CONTAP-545577: Operation Timedout error on Faricpool tiering to ONTAP S3
Issue
This issue involves FabricPool tiering to an intra-cluster ONTAP S3 bucket where the Operation Timedout / object.store.unavailable EMS is triggered by failed S3 HEAD health-check requests (used as an aliveness probe during idle tiering periods), not necessarily by failures during active data tiering (GET/PUT). The object store is marked unavailable after five consecutive HEAD failures, so the EMS can fire even when no tiering workload is active.
In this case, the HEAD failures were ultimately caused by a TCP connection teardown/reconnect edge case (server FIN on idle connections + client RST/reconnect) interacting with ipfw dynamic rule handling and network-device behavior, leading to dropped packets/timeouts despite the S3 service itself not being down.
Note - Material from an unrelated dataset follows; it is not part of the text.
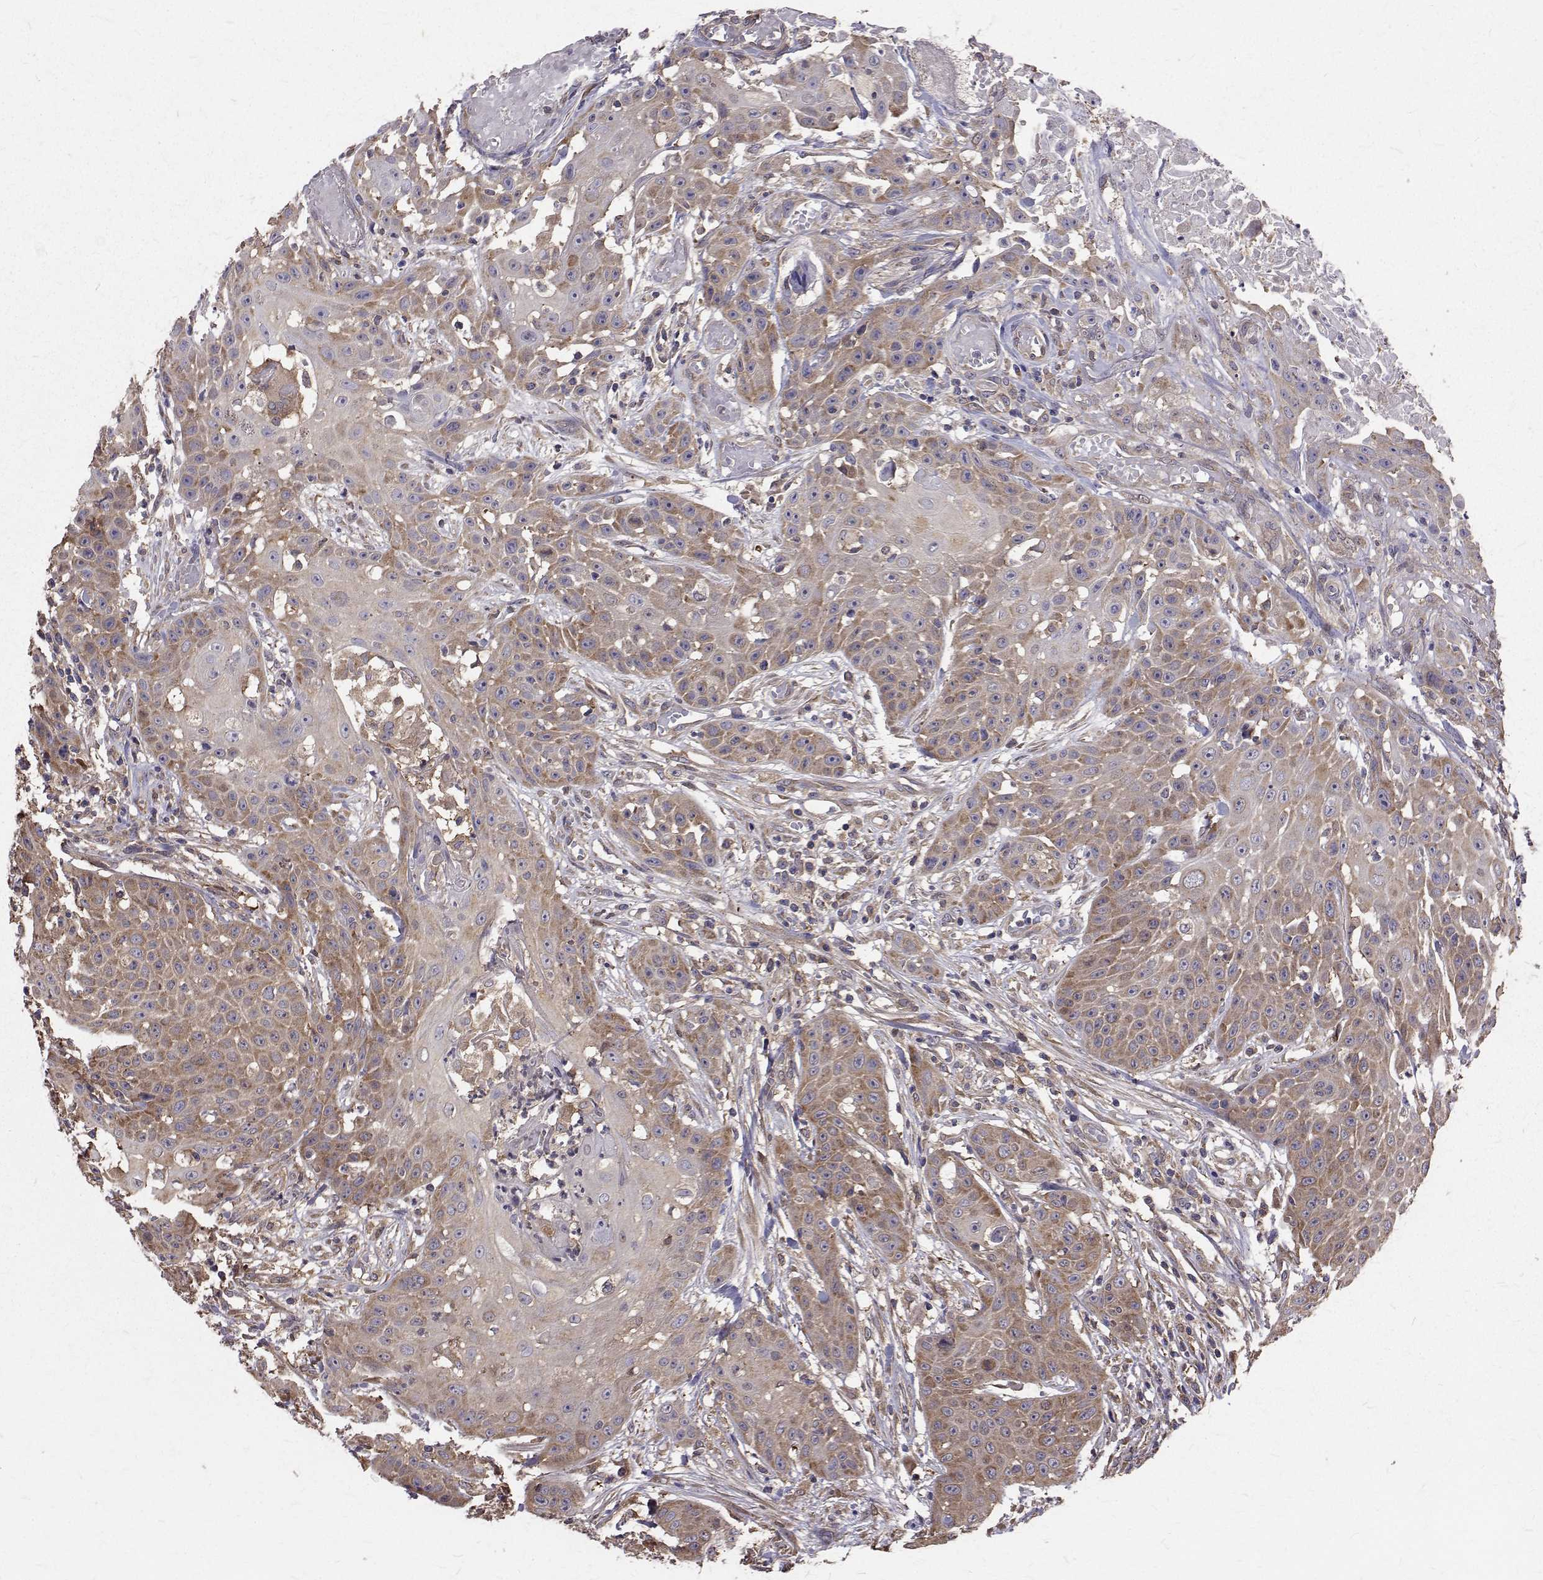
{"staining": {"intensity": "weak", "quantity": "25%-75%", "location": "cytoplasmic/membranous"}, "tissue": "head and neck cancer", "cell_type": "Tumor cells", "image_type": "cancer", "snomed": [{"axis": "morphology", "description": "Squamous cell carcinoma, NOS"}, {"axis": "topography", "description": "Oral tissue"}, {"axis": "topography", "description": "Head-Neck"}], "caption": "Protein staining exhibits weak cytoplasmic/membranous expression in about 25%-75% of tumor cells in head and neck squamous cell carcinoma.", "gene": "FARSB", "patient": {"sex": "female", "age": 55}}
Following messages are seen in the EMS logs:
Tue Aug 12 04:09:52 +0800 [cluster1-node2: OscLowPriThreadPool_7: object.store.unavailable:EMERGENCY]:
Unable to connect to the object store "BackupS3Store" from node a1b2c3d4-1234-5678-9abc-def012345678. Reason: Operation Timedout.
...
Tue Aug 12 04:09:52 +0800 [cluster1-node2: OscLowPriThreadPool_2: object.store.available:notice]:
Able to connect to the object store "BackupS3Store" from node a1b2c3d4-1234-5678-9abc-def012345678.